LSSVM (Least-Squares Support Vector Machine) and AUKF (Adaptive Unscented Kalman Filter) serve complementary roles in this expansion-force-based SOC estimation method. LSSVM is a machine-learning regression technique well suited to modeling complex, non-linear relationships from limited training data — used here to capture the non-monotonic relationship between expansion force and SOC observed in the experimental data (Figure 3), which a simple linear or polynomial model could not accurately represent. However, a static regression model alone does not account for real-time measurement noise, model uncertainty, or drift during actual vehicle operation. AUKF addresses this by providing online, real-time correction: it recursively updates the SOC estimate as new force, voltage, current, and temperature measurements arrive, adaptively adjusting its confidence in the model prediction versus the latest measurement. The combination — LSSVM for the underlying force-SOC mapping, AUKF for robust real-time tracking — is what allows the method to achieve 0.54–1% estimation error across varying temperatures, dynamic current profiles (NEDC, DST), and preload conditions, rather than just under idealized laboratory conditions.
10.4 Why does battery preload affect expansion force SOC estimation accuracy?
Preload — the constant mechanical preload force applied to a cell or module (e.g., from clamping plates or housing constraint) — directly affects the absolute magnitude of measured expansion force, because expansion force increases significantly with increasing preload, as confirmed by this study’s comparison of 15 kg and 30 kg preload conditions. This matters for two reasons. First, for SOC estimation model accuracy: a model trained at one preload level will not directly transfer to a cell or module operating at a different preload without recalibration, since the force-SOC relationship’s absolute values shift. Second, for battery module mechanical design: because expansion force scales with preload, module designers must treat preload magnitude as a deliberate design parameter — not an incidental side effect of module clamping — if they intend to use expansion-force-based SOC estimation in a production battery management system. The study’s data across both 15 kg and 30 kg preload conditions, and 25 °C and 45 °C temperatures, demonstrates that while absolute force shifts with preload, the underlying SOC-sensitivity relationship remains usable once the model accounts for preload as an input parameter.
10.5 What equipment is needed to measure expansion force for SOC estimation research?
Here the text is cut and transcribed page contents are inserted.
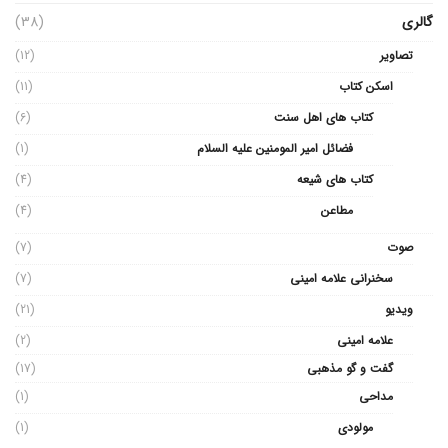
گالری
(38)
تصاویر
(12)
اسکن کتاب
(11)
کتاب های اهل سنت
(6)
فضائل امیر المومنین علیه السلام
(1)
کتاب های شیعه
(4)
مطاعن
(4)
صوت
(7)
سخنرانی علامه امینی
(7)
ویدیو
(21)
علامه امینی
(2)
گفت و گو مذهبی
(17)
مداحی
(1)
مولودی
(1)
Expansion-force-based SOC estimation research requires an in-situ expansion analyzer capable of simultaneously measuring cell thickness or force change, voltage, current, and temperature throughout charge-discharge cycling under controlled mechanical constraint. In the study analyzed here, the researchers used the IEST SWE2100 in-situ expansion analyzer, which provides high-precision thickness and force measurement under defined preload and temperature conditions, paired with a battery cycler for the electrochemical charge-discharge protocol. For broader expansion force research and development, the IEST SWE series supports multiple test modes relevant to SOC and SOH estimation work: constant-pressure swelling thickness testing, constant-gap swelling force testing, compression stress-strain and modulus characterization, and stepwise expansion force testing across a −20 °C to 80 °C temperature range — covering the full set of mechanical test conditions needed to develop and validate expansion-force-based BMS algorithms.